After faithfully attending the LDS church throughout my childhood, I was inactive from the age of fifteen to nineteen. At nineteen I had a powerful spiritual experience. I realized that I should find out for myself if god exists. I began to read the Book of Mormon daily, to study it. I began to keep the commandments. I began to study the gospel. But I still didn’t feel like I ‘knew’ that the Church was true. I remember praying for over two months to get an answer. Finally, one day as I knelt down beside my bed I heard the thought within my own mind, ‘You already know it’s true.’ I was so happy, and overjoyed, I had my answer. I began to prepare to go on a mission. Before my mission I had several other strong spiritual, confirmatory experiences.
I served in Arkansas and Tennessee. Three major things became clear as I served.

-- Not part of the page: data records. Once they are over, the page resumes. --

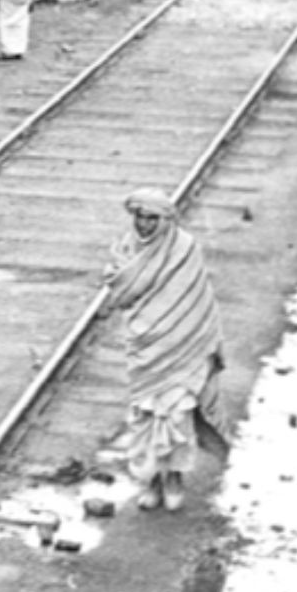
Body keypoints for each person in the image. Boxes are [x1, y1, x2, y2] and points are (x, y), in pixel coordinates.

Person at [99, 189, 230, 512]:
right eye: (139, 217)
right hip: (146, 347)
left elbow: (196, 297)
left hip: (183, 345)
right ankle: (152, 480)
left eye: (152, 218)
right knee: (146, 414)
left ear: (165, 220)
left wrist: (201, 338)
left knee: (177, 414)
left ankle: (174, 479)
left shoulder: (184, 248)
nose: (144, 224)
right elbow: (120, 287)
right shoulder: (126, 247)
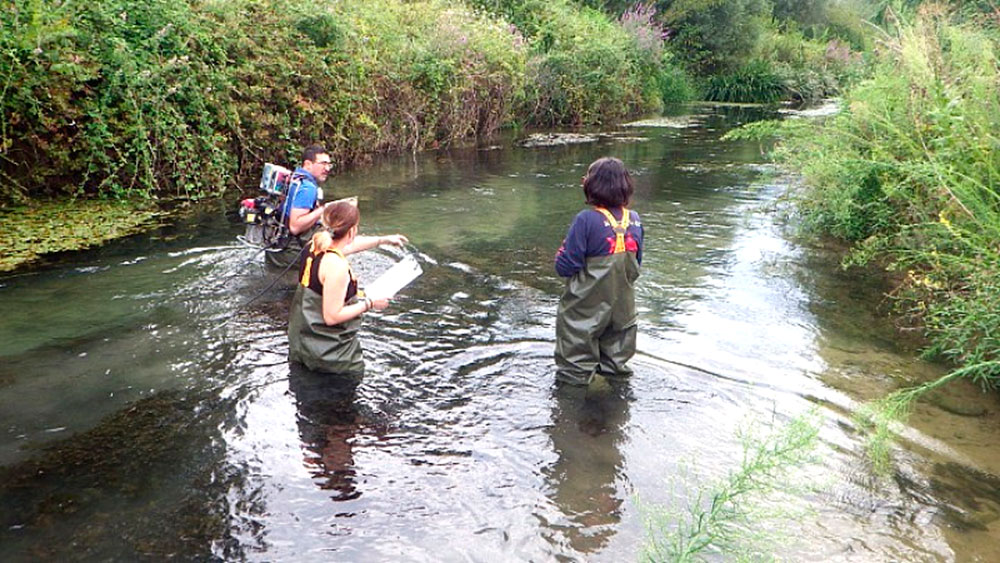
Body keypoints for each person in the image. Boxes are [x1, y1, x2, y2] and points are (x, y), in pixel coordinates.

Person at [554, 157, 644, 386]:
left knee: (574, 371)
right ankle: (615, 416)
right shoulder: (634, 219)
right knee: (617, 370)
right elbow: (637, 264)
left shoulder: (585, 220)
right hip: (623, 310)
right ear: (626, 185)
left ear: (592, 185)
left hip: (584, 311)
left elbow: (565, 267)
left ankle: (570, 417)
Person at [288, 200, 391, 374]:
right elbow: (332, 317)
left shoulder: (313, 246)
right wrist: (370, 303)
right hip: (330, 358)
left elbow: (348, 246)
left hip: (301, 345)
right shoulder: (336, 267)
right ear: (352, 231)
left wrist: (382, 240)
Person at [267, 144, 407, 268]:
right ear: (308, 164)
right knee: (338, 245)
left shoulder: (294, 178)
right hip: (291, 257)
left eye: (329, 164)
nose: (327, 168)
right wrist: (324, 209)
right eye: (323, 164)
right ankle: (384, 240)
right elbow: (295, 226)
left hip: (277, 252)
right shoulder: (308, 188)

One, I was really good at finding answers to Christian “anti-Mormon” arguments. I still argue to this day about what is good evidence that the church is not true. I am regularly on the side of the church in these conversations. It is not that I believe, but I am not willing to allow bad arguments to stand. I would do the same to anyone who had bad reasons for not believing the church. I have also thought many times that if someone believed that the bible was true they should become a Mormon, and I would tell them that. If the bible is true, then Mormonism is the best version of Christianity, as far as I have been able to tell. I was the generally accepted missionary one would ask about resolving doctrinal, or logical concerns.
Two, I became very bitter against people who were not open-minded. “No thanks, I already know the truth” when I knocked on the door would drive me nuts. I developed a response that I thought should get their attention. I would say “But wouldn’t 2500 people on a different continent claiming that they felt the risen Lord’s body be something important for everyone to know?” They would respond along the lines of “Not interested” or “I don’t need more information, I already know” or “I already have enough info”. This drove me nuts.
Third, I became very frustrated with people who could not accept or see clear, well reasoned, well evidenced arguments. One good example that I think most committed LDS understand, if they have served a mission or tried to share the gospel with other Christians, is the idea that one cannot add to or take away from the bible. The arguments the Church has against such a position are fool proof to anyone who believes in the bible. It would blow my mind, and I think many LDS’ minds, when people would blatantly ignore arguments that were so persuasive and compelling.
There is something else important to this story as well. I have an incredibly powerful aversion to hypocrisy. This aversion led me to several conclusions. I would never let myself be like those people who were not open-minded and ‘knew’ they had the truth. I would always be open to new information, and to the possibility I was wrong. If I was not open to the possibility that I was wrong, I could not expect someone else to be open to that same possibility without being a hypocrite. How could I expect anyone to admit that I could possibly be right, if I could not admit the possibility that they could be right. How could I expect anyone to take a serious look at my beliefs, and allow a possibility for those beliefs to be right, if I could not do the same for them?